Along similar lines, R Elazar Hamodai notes in Avot that one “embarrasses his friend in public” has no share in the world to come. The Talmud in Bava Metzia 58 has a related teaching, “Causing the face of your friend to whiten is akin to having committed murder.”

Just to drive the message home, the Talmud Yerushalmi tells us at the beginning of Peah that there are four sins for which a person suffers in this world, and deals with it further in whatever ends up being his/her world to come experience. The first three are murder, idolatry and immorality, and the fourth is Lashon Hora, which is “as bad as all of them.”

We begin to understand what the Tokhacha is saying. If you lose your tzelem elokim because you don’t fear God, if you lose your tzelem elokim because you are easily angered, then it’s a short hop and skip to committing murder.

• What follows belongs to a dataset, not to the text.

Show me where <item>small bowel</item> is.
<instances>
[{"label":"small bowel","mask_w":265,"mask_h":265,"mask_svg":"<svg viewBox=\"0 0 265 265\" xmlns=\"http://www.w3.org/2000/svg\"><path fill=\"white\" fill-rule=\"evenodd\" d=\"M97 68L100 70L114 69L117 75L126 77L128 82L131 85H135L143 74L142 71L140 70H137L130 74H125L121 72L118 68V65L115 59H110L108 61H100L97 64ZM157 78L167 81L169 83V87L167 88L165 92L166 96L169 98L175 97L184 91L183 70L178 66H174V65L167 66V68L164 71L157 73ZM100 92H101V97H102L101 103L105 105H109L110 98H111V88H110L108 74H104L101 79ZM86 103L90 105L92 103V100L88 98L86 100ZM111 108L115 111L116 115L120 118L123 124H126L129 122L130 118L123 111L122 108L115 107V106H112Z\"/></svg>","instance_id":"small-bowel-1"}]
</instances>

And the murder which many of us commit regularly is not the kind that is put on trial, but it is lashon Hora, whether the slanderous kind, the bring others down kind, or the whiten the face kind.

The Shem Mishmuel argues that the main ingredient to victory over the Yetzer Hora, is tapping into one’s tzelem Elokim. And so we’ve come full circle.

Diminishing, disregarding, or having a lack of tzelem elokim – brought about through not fearing God, through anger, and through Lashon Hora – all bring about the triumph of the Yetzer Hora. The Yetzer Hora is what causes us to do all these things. But if we can herald and raise our tzelem elokim, we will be victorious in battle against our Evil Inclinations.

So let us be kind. Let us be nonjudgmental. Let us offer critique when it will be accepted, but in a loving way. Let us be accepting of a rebuke that comes from a place of love. Let us remember that every person has a tzelem elokim. And that everyone’s tzelem elokim is elevated when that is the fabric of humanity that we note as our commonality.